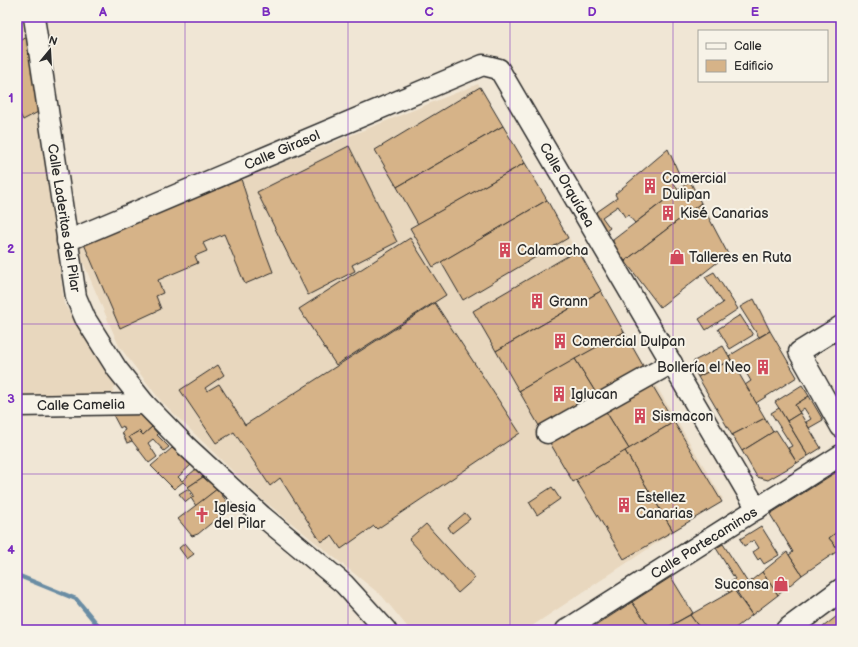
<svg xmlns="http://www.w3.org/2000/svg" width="858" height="647" viewBox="0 0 858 647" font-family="'Balsamiq Sans',sans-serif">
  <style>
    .built { fill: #e8d7be }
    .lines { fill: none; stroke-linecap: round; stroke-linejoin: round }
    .stream { stroke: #6b8da4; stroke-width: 4.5 }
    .building { fill: #d6b388; stroke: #2b2b2b }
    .minor-casing { stroke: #2b2b2b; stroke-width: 23 }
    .major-casing { stroke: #2b2b2b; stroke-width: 25 }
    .minor { stroke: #f7f3e8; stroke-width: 20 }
    .major { stroke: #f7f3e8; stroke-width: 22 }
    .grid { fill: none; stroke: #7b2cbf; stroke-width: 1; stroke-opacity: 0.55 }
    .labels { text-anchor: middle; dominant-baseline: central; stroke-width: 4; stroke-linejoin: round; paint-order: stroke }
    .street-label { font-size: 14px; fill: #2b2b2b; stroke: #f7f3e8 }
    .poi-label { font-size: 14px; fill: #2b2b2b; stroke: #f7f3e8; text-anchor: start }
    .neatline { fill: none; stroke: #7b2cbf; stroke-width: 1.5 }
    .grid-label { font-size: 13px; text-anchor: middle; font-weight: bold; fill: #7b2cbf }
  </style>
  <rect width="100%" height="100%" fill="#f0e6d5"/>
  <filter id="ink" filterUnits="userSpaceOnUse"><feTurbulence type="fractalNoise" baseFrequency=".025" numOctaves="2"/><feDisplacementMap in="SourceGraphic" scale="8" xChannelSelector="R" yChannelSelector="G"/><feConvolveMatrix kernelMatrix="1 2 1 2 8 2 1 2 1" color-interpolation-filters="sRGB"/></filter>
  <g filter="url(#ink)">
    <!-- built -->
    <g class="built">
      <polygon points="17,17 26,17 51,196 64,304 116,383 111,397 17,396"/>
      <polygon points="478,84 723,499 526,630 410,630 382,596 258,496 160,400 119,346 76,246"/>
    </g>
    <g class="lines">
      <!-- stream -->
      <polyline class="stream" points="17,575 76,599 102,630"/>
    </g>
    <!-- building -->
    <g class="building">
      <polygon points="27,37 40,111 23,120 17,108 17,43"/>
      <polygon points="480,87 503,126 397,187 375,150"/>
      <polygon points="503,126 525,163 418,224 397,187"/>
      <polygon points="349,146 397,242 352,265 355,271 308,295 257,192"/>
      <polygon points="668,149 680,176 674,183 678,190 635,223 628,215 625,217 618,206 602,217 610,228 606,231 594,214 617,198 615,194"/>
      <polygon points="525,163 547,200 433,267 410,228"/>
      <polygon points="241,179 259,235 273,272 245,284 224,234 203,243 207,251 195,256 198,263 158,280 163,293 156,296 161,309 120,328 84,244"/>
      <polygon points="690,181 701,203 625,261 613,245 613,240"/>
      <polygon points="547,200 568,238 463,300 441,262"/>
      <polygon points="701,203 728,254 660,307 625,261"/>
      <polygon points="410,238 446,295 336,365 299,309"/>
      <polygon points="578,250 601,291 496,351 473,311"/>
      <polygon points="714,272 738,309 706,330 699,319 723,303 705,277"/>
      <polygon points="601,291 624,332 519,391 496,351"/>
      <polygon points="754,299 770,331 759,337 740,307"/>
      <polygon points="435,303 520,433 377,529 374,526 341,549 332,536 321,542 280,478 270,486 234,432 216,443 180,390 218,365 224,375 205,388 207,391 219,384 245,425"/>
      <polygon points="740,315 753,335 730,349 718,329"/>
      <polygon points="770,331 797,377 756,403 745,385 751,381 745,371 739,374 729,356"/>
      <polygon points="624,332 646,371 599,398 575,359"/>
      <polygon points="723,346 731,360 698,377 693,368 694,361"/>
      <polygon points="575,359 599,398 542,431 519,391"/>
      <polygon points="731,360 765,418 732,435 698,377"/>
      <polygon points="651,383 674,422 629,449 605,410"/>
      <polygon points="802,385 809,396 795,405 800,413 787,421 775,402"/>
      <polygon points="809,396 823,420 809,428 806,422 811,419 804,408 799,412 795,405"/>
      <polygon points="779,408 808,456 797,463 788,448 792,446 771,413"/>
      <polygon points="605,410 629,449 573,482 550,443"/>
      <polygon points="138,412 152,427 143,435 139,431 129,437 132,441 127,443 122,432 125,430 123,426 120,428 112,413"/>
      <polygon points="800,413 821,448 808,456 787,421"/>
      <polygon points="765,418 773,432 742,451 732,435"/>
      <polygon points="674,422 722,502 673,531 625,451"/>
      <polygon points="152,427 158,434 157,435 169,447 164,451 153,439 148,443 157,457 149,463 129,437 139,431 143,435"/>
      <polygon points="776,430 797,463 768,480 757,477 742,451"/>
      <polygon points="172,448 191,465 178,477 182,481 196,469 203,477 188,487 183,482 174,489 151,466"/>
      <polygon points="625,451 673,531 624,559 576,480"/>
      <polygon points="841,469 841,529 829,538 839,550 802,575 789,555 793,552 770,514"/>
      <polygon points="203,477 217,489 196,506 191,498 186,502 179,494 187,489 193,497 194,495 188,487"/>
      <polygon points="552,487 560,499 537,515 529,502"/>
      <polygon points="217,489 233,509 228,513 226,511 198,534 192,536 178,519"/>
      <polygon points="465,513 470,519 452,533 448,527"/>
      <polygon points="426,524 475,578 458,593 409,539"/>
      <polygon points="761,526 779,555 764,564 760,558 758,560 753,552 759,548 754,540 744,546 740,539"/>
      <polygon points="841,529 841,548 839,550 829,538"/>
      <polygon points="185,543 194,554 187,559 179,548"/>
      <polygon points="723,544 748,583 737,592 734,590 729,593 725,586 735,579 716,548"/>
      <polygon points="787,552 802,575 778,595 762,572"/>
      <polygon points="762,572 778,595 752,615 737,592"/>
      <polygon points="671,577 693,613 663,630 652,630 632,602"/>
      <polygon points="734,590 752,615 733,630 701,630 690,615"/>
      <polygon points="632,602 652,630 595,630 592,628"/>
      <polygon points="841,613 841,630 826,630 823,627"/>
      <polygon points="690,615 701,630 663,630"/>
    </g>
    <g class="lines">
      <defs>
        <g id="minor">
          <polyline points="34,17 76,297 85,318 117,369 145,404 186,446 262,516 344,584 386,630"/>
          <polyline points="67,241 483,65 499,69 757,509"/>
          <polyline points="841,326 799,352 841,427"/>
          <polyline points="17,406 145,404"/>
          <polyline points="547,433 672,363"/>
          <polyline points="566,630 841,455"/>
        </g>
        <polyline id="major" points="787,630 841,590"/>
      </defs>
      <!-- minor casing -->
      <use href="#minor" class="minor-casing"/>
      <!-- major casing -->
      <use href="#major" class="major-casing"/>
      <!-- minor -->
      <use href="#minor" class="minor"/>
      <!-- major -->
      <use href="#major" class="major"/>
    </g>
  </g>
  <!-- grid -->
  <path class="grid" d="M185 17V630M348 17V630M510 17V630M673 17V630M17 173H841M17 324H841M17 474H841"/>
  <!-- icons -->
  <defs>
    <symbol id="building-bare" viewBox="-9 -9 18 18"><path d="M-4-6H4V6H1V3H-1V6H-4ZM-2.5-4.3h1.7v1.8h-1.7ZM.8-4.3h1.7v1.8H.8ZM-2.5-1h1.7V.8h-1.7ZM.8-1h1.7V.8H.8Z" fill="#d1495b" stroke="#f7f3e8" stroke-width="2.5" paint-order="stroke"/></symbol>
    <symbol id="shop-bare" viewBox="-9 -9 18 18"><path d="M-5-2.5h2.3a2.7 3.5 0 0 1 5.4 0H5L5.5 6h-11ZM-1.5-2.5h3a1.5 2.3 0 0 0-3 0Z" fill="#d1495b" stroke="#f7f3e8" stroke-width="2.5" paint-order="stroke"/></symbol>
    <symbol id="church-bare" viewBox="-9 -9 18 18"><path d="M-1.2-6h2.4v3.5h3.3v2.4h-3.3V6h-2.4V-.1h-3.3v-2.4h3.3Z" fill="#d1495b" stroke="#f7f3e8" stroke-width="2.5" paint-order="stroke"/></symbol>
  </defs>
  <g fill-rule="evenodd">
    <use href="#building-bare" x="639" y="175" width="22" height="22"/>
    <use href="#building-bare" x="657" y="202" width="22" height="22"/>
    <use href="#building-bare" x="494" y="239" width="22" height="22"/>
    <use href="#shop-bare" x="666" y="246" width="22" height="22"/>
    <use href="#building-bare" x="526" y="290" width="22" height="22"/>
    <use href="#building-bare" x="549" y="330" width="22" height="22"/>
    <use href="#building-bare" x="752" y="356" width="22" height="22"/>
    <use href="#building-bare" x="548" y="383" width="22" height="22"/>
    <use href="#building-bare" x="629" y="405" width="22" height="22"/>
    <use href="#building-bare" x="613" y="494" width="22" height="22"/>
    <use href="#church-bare" x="191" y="504" width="22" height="22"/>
    <use href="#shop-bare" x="770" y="573" width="22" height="22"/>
  </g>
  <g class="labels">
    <!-- street labels -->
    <g class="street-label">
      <text transform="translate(282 150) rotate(-23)">Calle Girasol</text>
      <text transform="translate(567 185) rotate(60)">Calle Orquídea</text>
      <text transform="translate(64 218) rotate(81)">Calle Laderitas del Pilar</text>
      <text transform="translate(81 405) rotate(-1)">Calle Camelia</text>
      <text transform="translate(704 543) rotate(-32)">Calle Partecaminos</text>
    </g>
    <!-- poi labels -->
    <g class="poi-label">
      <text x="662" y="178">Comercial<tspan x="662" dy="16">Dulipan</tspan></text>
      <text x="680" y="213">Kisé Canarias</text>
      <text x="517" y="250">Calamocha</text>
      <text x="689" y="257">Talleres en Ruta</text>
      <text x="549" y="301">Grann</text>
      <text x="572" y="341">Comercial Dulpan</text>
      <text x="751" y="367" text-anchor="end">Bollería el Neo</text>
      <text x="571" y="394">Iglucan</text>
      <text x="652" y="416">Sismacon</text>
      <text x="636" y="497">Estellez<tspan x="636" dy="16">Canarias</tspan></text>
      <text x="214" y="507">Iglesia<tspan x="214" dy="16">del Pilar</tspan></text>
      <text x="769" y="584" text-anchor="end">Suconsa</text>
    </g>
  </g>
  <!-- margin -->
  <rect width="858" height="647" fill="none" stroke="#f7f3e8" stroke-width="44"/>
  <!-- legend -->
  <rect x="698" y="30" width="130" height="52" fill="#f7f3e8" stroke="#a5a39c"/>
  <rect x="706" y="43" width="20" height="6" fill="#f7f3e8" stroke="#a5a39c"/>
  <text x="734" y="50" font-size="12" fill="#2b2b2b">Calle</text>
  <rect x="706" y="60" width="20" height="12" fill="#d6b388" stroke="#a5a39c"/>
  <text x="734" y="70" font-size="12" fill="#2b2b2b">Edificio</text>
  <!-- north arrow -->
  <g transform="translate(50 50) rotate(18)" stroke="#f7f3e8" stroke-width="3" paint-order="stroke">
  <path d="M0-3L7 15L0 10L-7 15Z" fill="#2b2b2b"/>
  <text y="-6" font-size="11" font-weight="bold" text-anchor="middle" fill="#2b2b2b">N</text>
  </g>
  <rect x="22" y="22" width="814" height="603" class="neatline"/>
  <g class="grid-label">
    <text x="103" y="16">A</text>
    <text x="266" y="16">B</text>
    <text x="429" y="16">C</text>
    <text x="592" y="16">D</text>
    <text x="755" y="16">E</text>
    <text x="11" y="102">1</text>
    <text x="11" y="253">2</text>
    <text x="11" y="403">3</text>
    <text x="11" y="554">4</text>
  </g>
</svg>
= = =
◆ **DIRECTIONS FOR THIS TASK**
Extract every line above containing the word "filter".

◆ **SOLUTION TO THIS EXERCISE**
  <filter id="ink" filterUnits="userSpaceOnUse"><feTurbulence type="fractalNoise" baseFrequency=".025" numOctaves="2"/><feDisplacementMap in="SourceGraphic" scale="8" xChannelSelector="R" yChannelSelector="G"/><feConvolveMatrix kernelMatrix="1 2 1 2 8 2 1 2 1" color-interpolation-filters="sRGB"/></filter>
  <g filter="url(#ink)">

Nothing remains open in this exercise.